● Record extracts
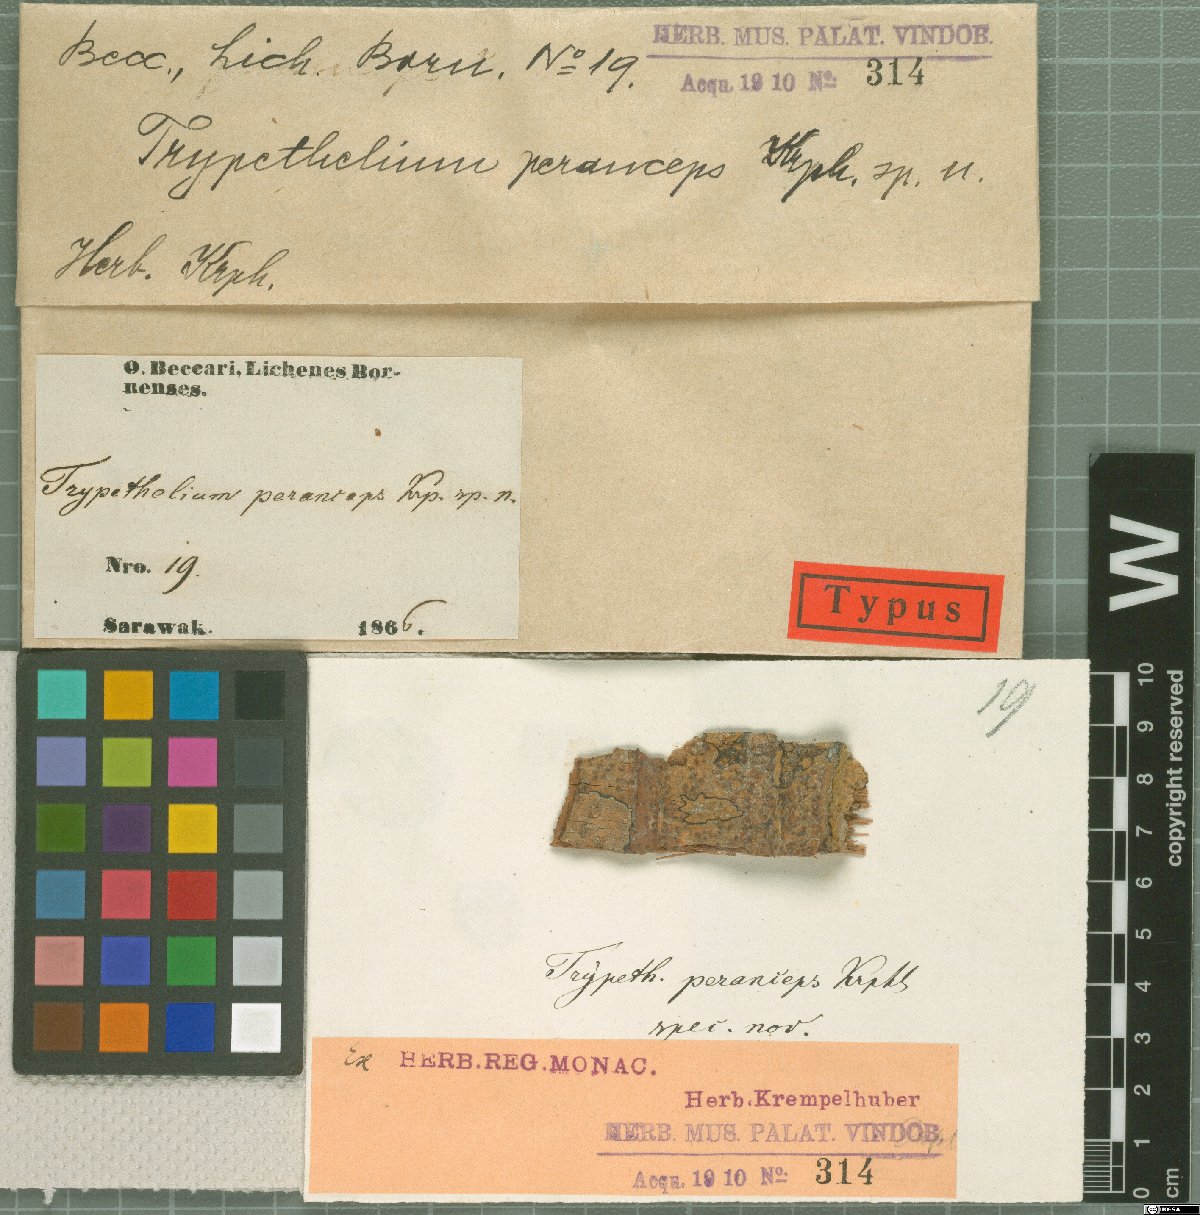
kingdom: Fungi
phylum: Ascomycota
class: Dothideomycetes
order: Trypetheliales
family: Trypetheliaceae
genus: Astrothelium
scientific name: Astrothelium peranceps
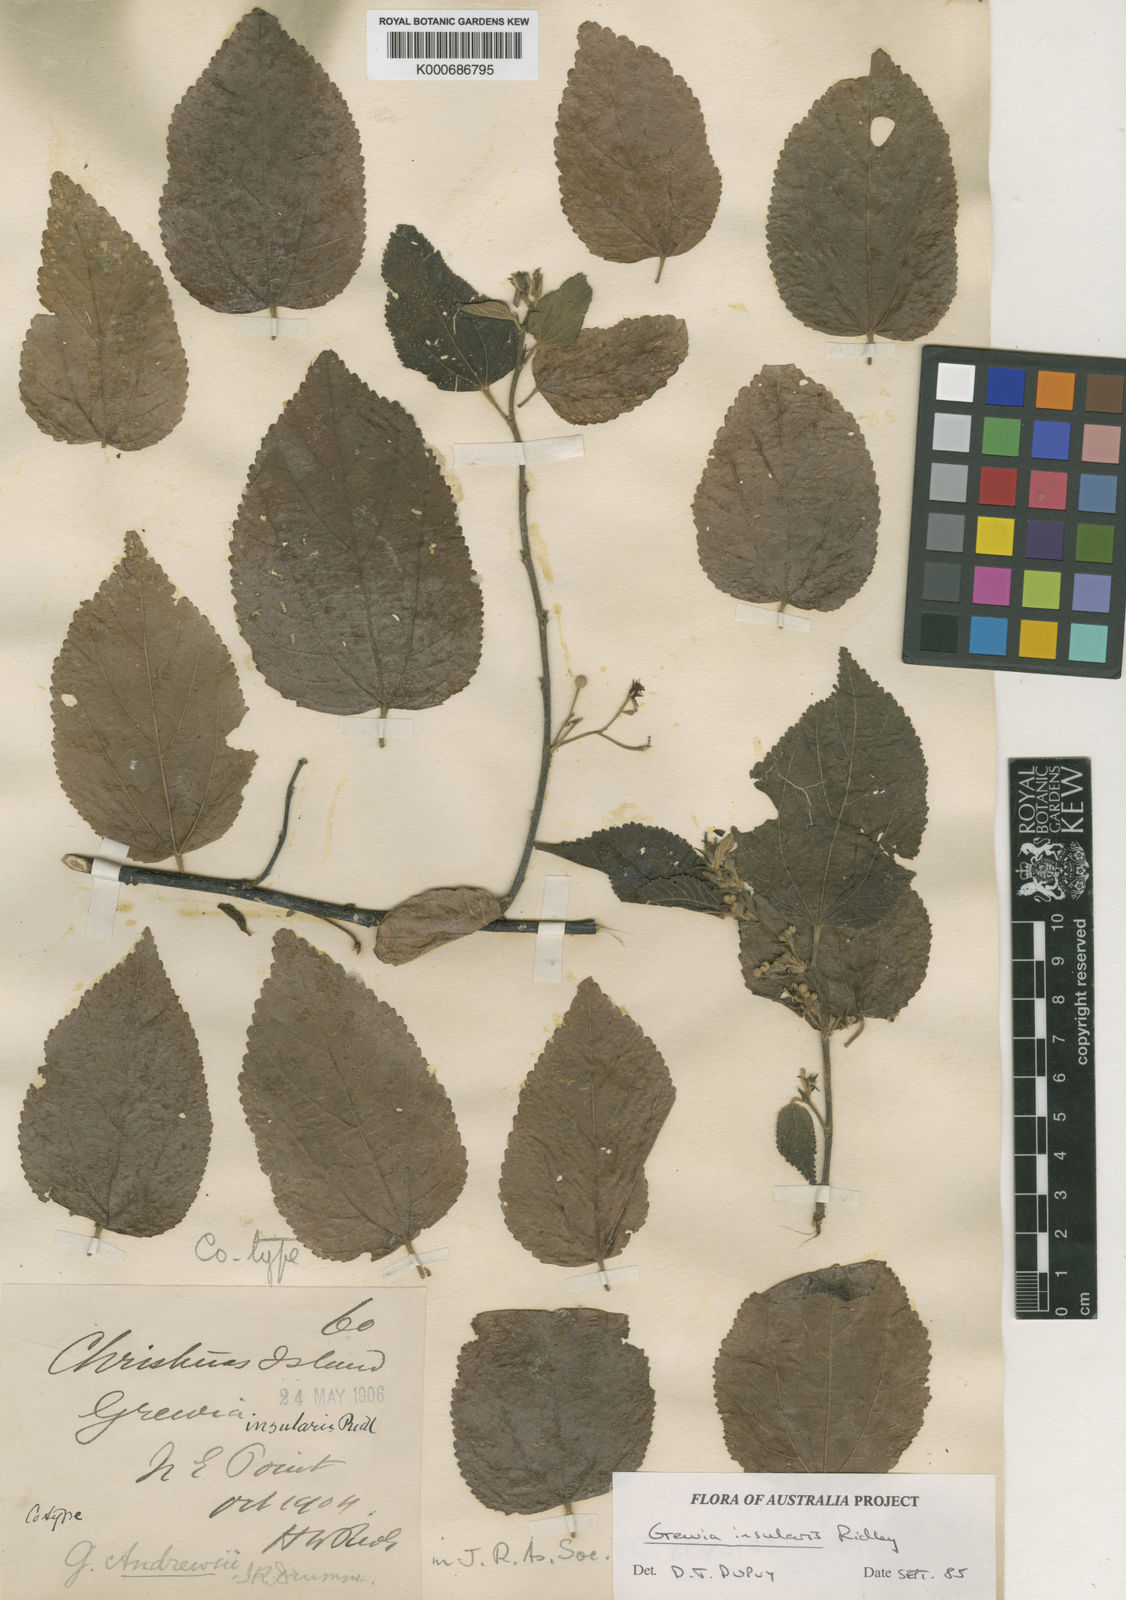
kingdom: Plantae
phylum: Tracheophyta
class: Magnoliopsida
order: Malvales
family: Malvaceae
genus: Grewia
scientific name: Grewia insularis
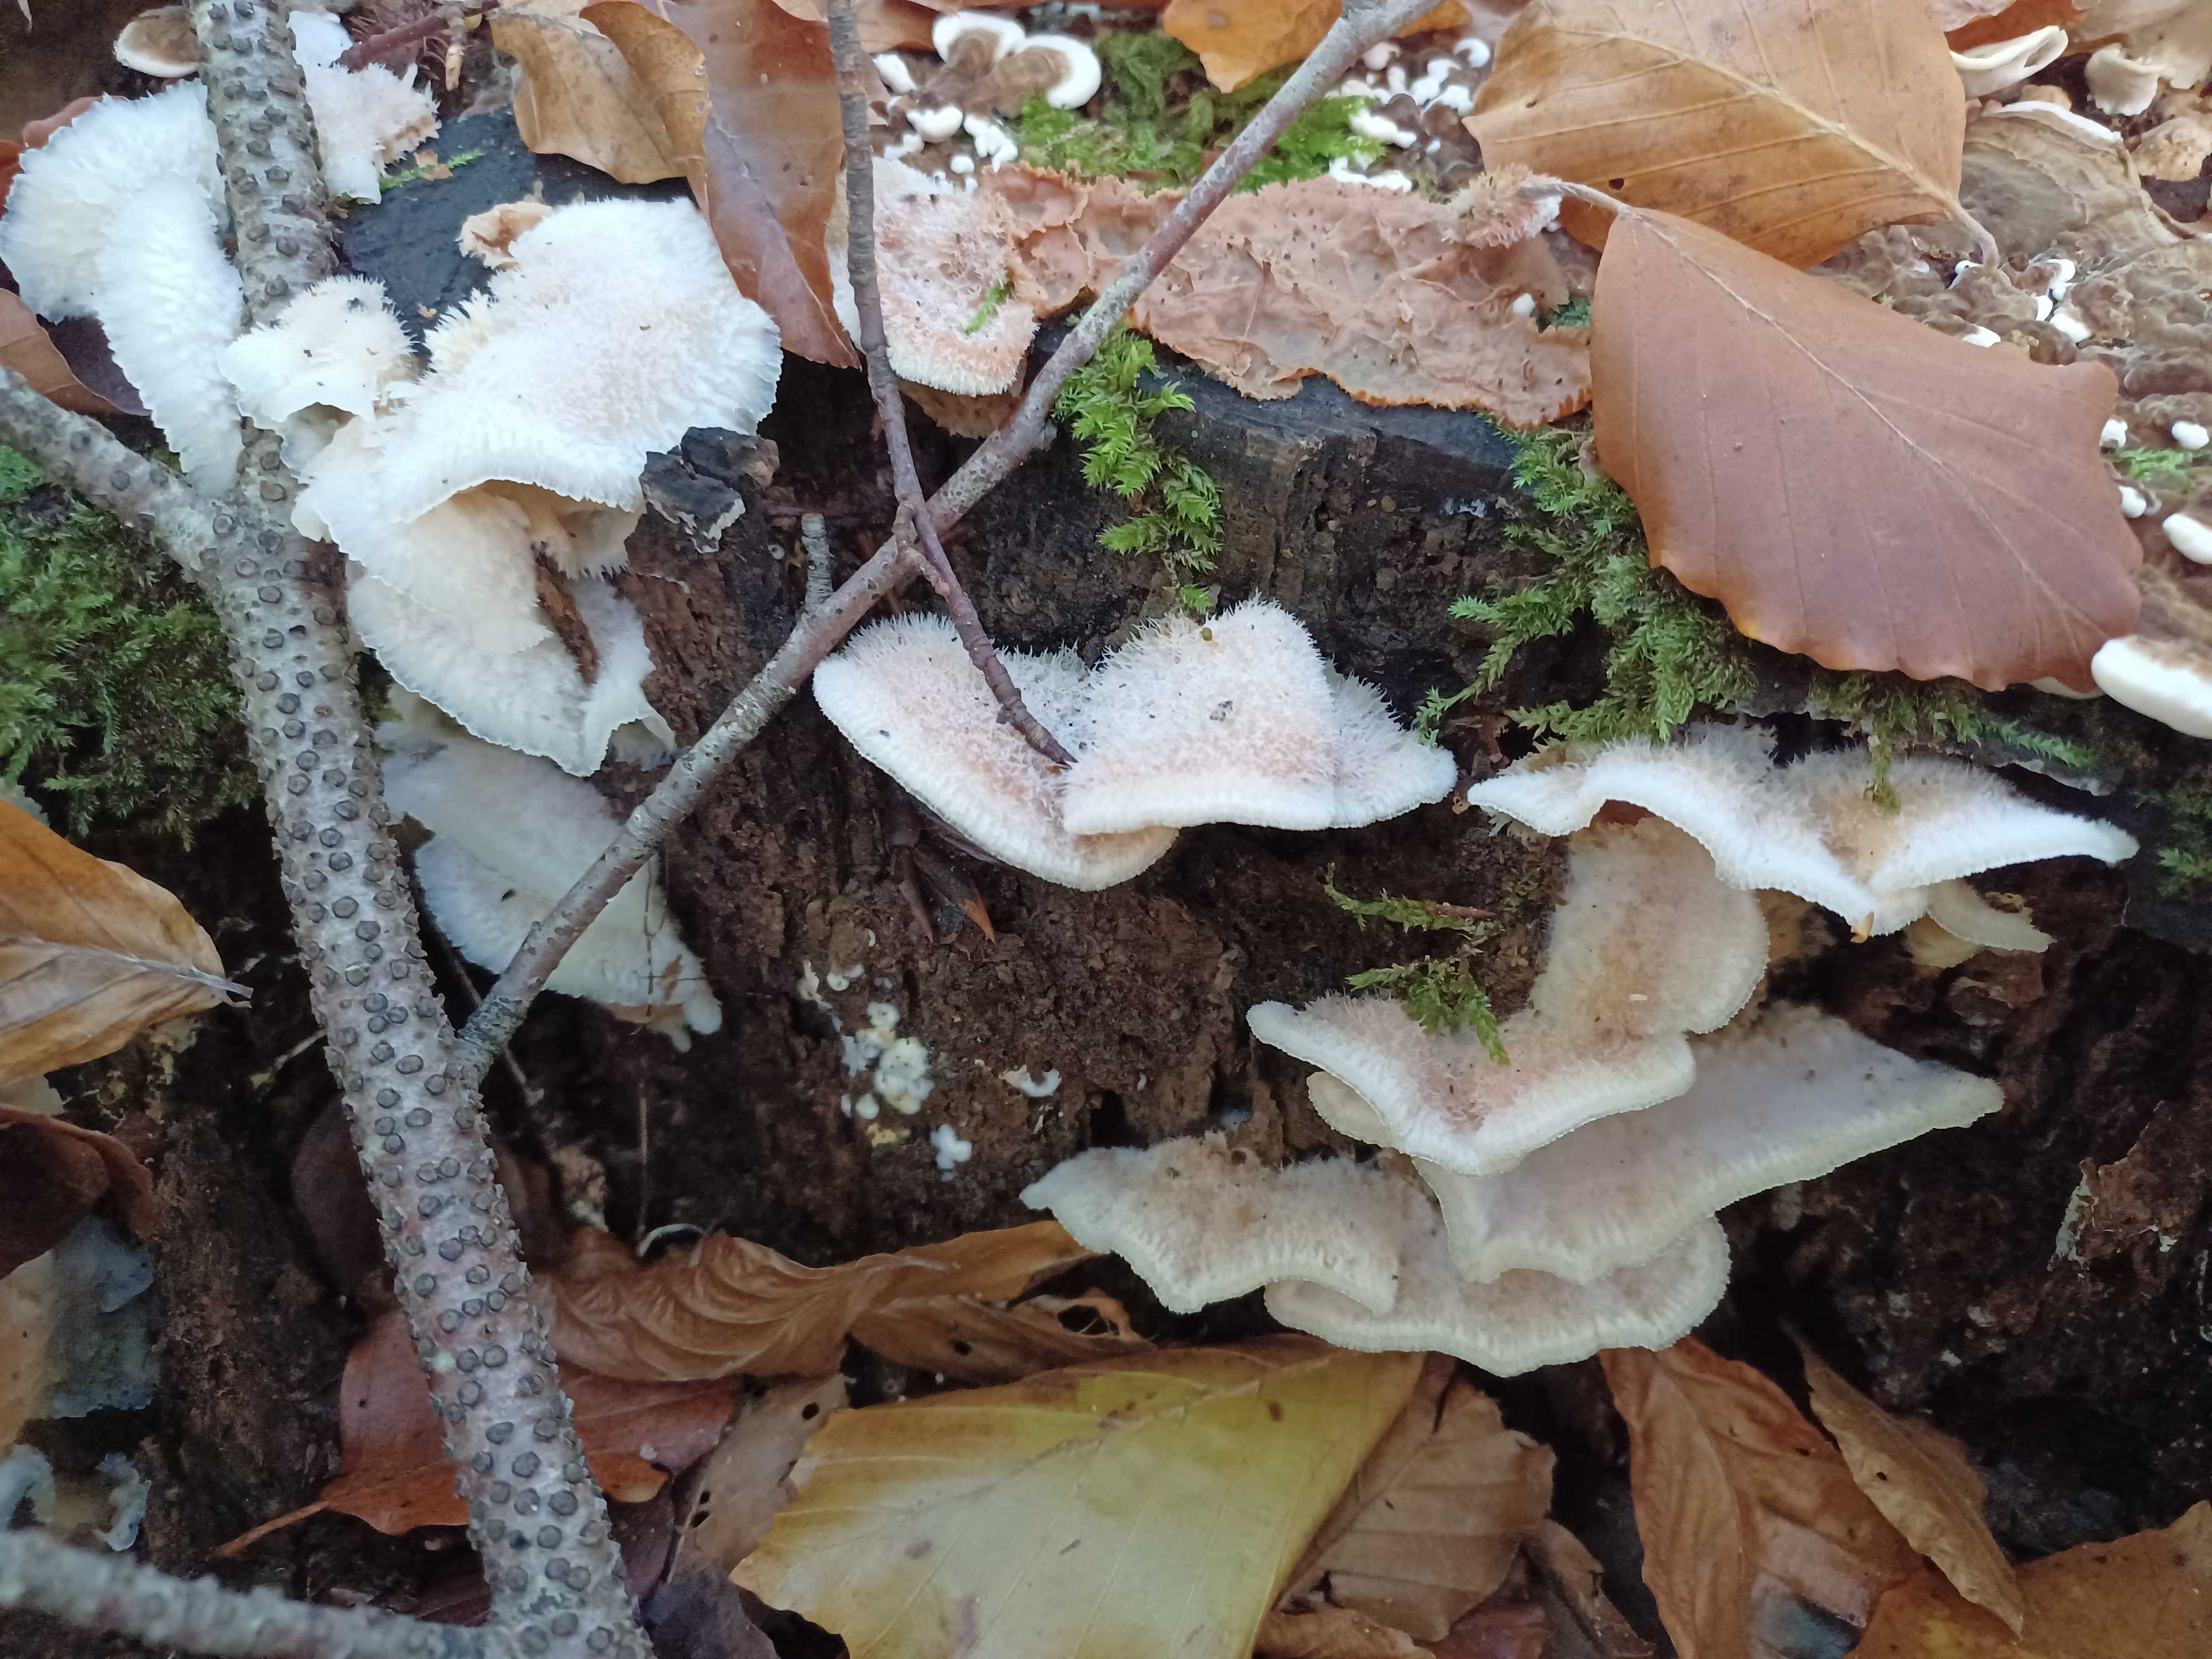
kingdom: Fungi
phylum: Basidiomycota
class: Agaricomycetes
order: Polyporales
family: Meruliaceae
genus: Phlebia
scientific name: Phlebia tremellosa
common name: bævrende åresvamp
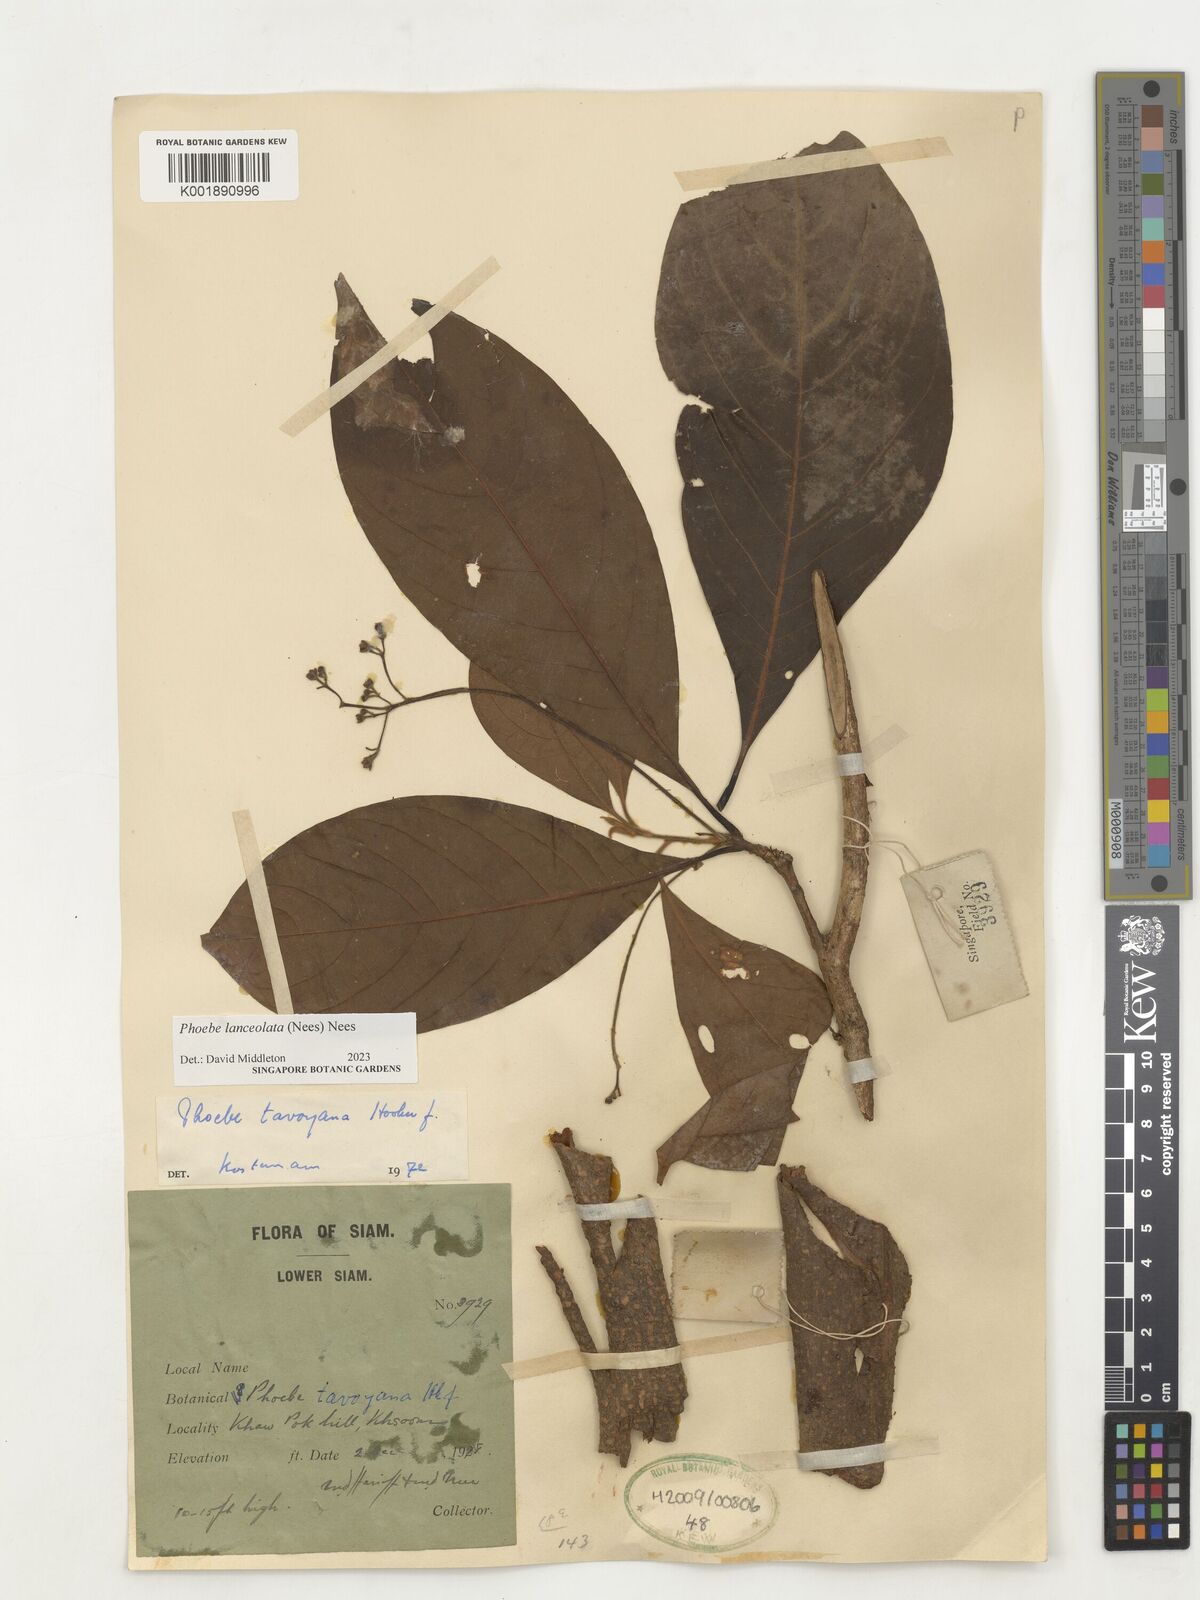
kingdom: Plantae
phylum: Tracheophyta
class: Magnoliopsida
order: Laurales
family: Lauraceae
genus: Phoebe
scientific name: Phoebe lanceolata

● Exercise brief
Transcribe every line from the one containing "order: Malvales" through the last line above, inclusive. Omit the pictures.

● Final answer
order: Malvales
family: Malvaceae
genus: Grewia
scientific name: Grewia insularis
kingdom: Fungi
phylum: Basidiomycota
class: Agaricomycetes
order: Polyporales
family: Meruliaceae
genus: Phlebia
scientific name: Phlebia tremellosa
common name: bævrende åresvamp
kingdom: Plantae
phylum: Tracheophyta
class: Magnoliopsida
order: Laurales
family: Lauraceae
genus: Phoebe
scientific name: Phoebe lanceolata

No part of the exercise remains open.